SPRING CITY—Democratic Party values are Utah values, including family, friends and “love thy neighbor,” the party’s candidate for Congress in the district that includes Sanpete County said last Saturday, April 9.
Darlene McDonald of South Salt Lake, who is one of two Utah representatives on the Democratic National Committee, visited with about 30 people at the Sanpete County Democratic Convention at the Spring City Arts Gallery.
She said when she contemplates what would have happened if Donald Trump had been reelected “it brings tears to my eyes.”
“Would we be fighting alongside Putin or alongside Ukraine?” she asked.
She said Democrats need to remind voters that her opponent, Burgess Owens, voted in Congress against certifying the election. “We can’t give him a pass on that,” she said.
She added that Democrats need to work “really, really hard up and down the ballot to get rid of the super majority” in the Utah Legislature.
As long as Republicans have a veto-proof majority in the Utah Legislature, she said, “the people’s voices are not being heard.”
Early in the gathering, participants saw a video about Kael Weston, who grew up in northern Utah, graduated from the University of Utah and spent 10 years as a foreign service officer. He is running against Mike Lee, incumbent Republican U.S. senator.
The video described Weston’s exceptional career in the State Department as a political officer in Iraq and Afghanistan.
The video quoted Weston’s State Department supervisor as saying Weston had “the toughest, most dangerous assignment of any State Department officer worldwide.”
His job included helping Iraqis and Afghan set up functioning governments and hold honest elections.
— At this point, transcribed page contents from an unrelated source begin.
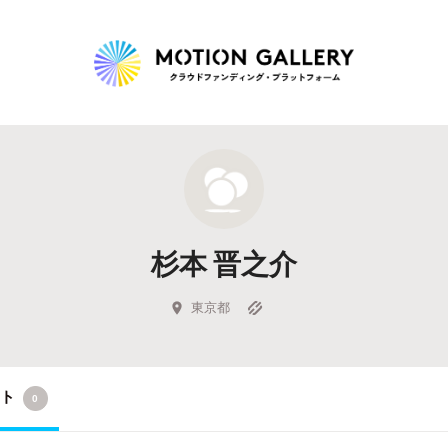
Highlight
人気のプロジェクト
新着プロジェクト
終了間近のプロジェ
杉本 晋之介
Feature
タグから探す
キュレーターから探す
特集から探す
東京都
Legendary
クト
0
最新達成プロジェクト
調達額が大きいプロジェクト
For his work, he received the State Department Award for heroism.
A New York Times journalist wrote, “Few Americans have served their country with greater courage, commitment and lucidity than Kael Weston.”
After the video, the gathering heard from Andrew Roberts, who said he had previously worked in Democratic campaigns but is now campaign manager for Evan McMullin, who is running against Lee as an independent.
Roberts said Weston would make a great U.S. senator. But Roberts said Weston can’t win. Lee is already polling at 45 percent of the vote, Roberts said. So Weston and McMullin would be splitting the other 55 percent, giving Lee an easy plurality.
Although Roberts didn’t say so in his talk, he told the Messenger afterward that moves are afoot to convince the Democratic State Convention to table Weston’s nomination, essentially nominating no candidate for U.S. Senate, and to endorse McMullin instead.
Leon Day, who is running on the Utah United Party ticket for county commission, also asked for some time at the meeting. The Utah United Party defines itself as being middle-of-the-road.
Day said that during 10 years on the Sanpete County Planning and Zoning Commission “I did get some things changed.” But he figured out the buck stops with the county commission, which is why he decided to run.
He said he offers his credentials and experience as a licensed engineer and licensed surveyor. The county can’t afford those positions, but he believes that as a commissioner, he could help fill the functions.
One of the biggest problems in the county is an incoherent approach to roads. In creating roads and adding them to the public road system, he said. Sanpete County has not followed practices that are standard everywhere else in the country.
He said he county commission has often refused to accept dedication of roads, leaving them in private hands. That gets the county out of maintaining them, but the county also foregoes state road assistance for maintenance.